▶ Work item
Retype all of the entries precisely.
◇ ◇ ◇ ◇ ◇
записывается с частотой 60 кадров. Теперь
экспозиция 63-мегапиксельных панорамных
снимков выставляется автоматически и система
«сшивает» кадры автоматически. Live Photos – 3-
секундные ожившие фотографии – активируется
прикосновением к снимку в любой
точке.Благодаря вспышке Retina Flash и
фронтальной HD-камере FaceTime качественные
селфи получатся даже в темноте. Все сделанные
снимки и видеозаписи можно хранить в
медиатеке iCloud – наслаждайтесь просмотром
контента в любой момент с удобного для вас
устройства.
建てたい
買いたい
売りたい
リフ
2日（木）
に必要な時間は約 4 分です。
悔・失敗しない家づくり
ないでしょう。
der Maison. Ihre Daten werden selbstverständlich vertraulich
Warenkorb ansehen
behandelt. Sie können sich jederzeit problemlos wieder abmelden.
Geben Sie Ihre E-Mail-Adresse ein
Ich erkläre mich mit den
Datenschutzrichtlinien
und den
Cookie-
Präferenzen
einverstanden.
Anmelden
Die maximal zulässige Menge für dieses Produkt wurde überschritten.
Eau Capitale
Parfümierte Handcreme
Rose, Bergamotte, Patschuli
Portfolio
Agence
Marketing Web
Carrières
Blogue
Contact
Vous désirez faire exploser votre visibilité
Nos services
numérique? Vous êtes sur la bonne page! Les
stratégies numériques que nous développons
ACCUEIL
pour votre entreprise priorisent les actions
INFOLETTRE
◇ ◇ ◇ ◇ ◇
▶ Output for this task
записывается с частотой 60 кадров. Теперь
экспозиция 63-мегапиксельных панорамных
снимков выставляется автоматически и система
«сшивает» кадры автоматически. Live Photos – 3-
секундные ожившие фотографии – активируется
прикосновением к снимку в любой
точке.Благодаря вспышке Retina Flash и
фронтальной HD-камере FaceTime качественные
селфи получатся даже в темноте. Все сделанные
снимки и видеозаписи можно хранить в
медиатеке iCloud – наслаждайтесь просмотром
контента в любой момент с удобного для вас
устройства.
建てたい
買いたい
売りたい
リフ
2日（木）
に必要な時間は約 4 分です。
悔・失敗しない家づくり
ないでしょう。
der Maison. Ihre Daten werden selbstverständlich vertraulich
Warenkorb ansehen
behandelt. Sie können sich jederzeit problemlos wieder abmelden.
Geben Sie Ihre E-Mail-Adresse ein
Ich erkläre mich mit den
Datenschutzrichtlinien
und den
Cookie-
Präferenzen
einverstanden.
Anmelden
Die maximal zulässige Menge für dieses Produkt wurde überschritten.
Eau Capitale
Parfümierte Handcreme
Rose, Bergamotte, Patschuli
Portfolio
Agence
Marketing Web
Carrières
Blogue
Contact
Vous désirez faire exploser votre visibilité
Nos services
numérique? Vous êtes sur la bonne page! Les
stratégies numériques que nous développons
ACCUEIL
pour votre entreprise priorisent les actions
INFOLETTRE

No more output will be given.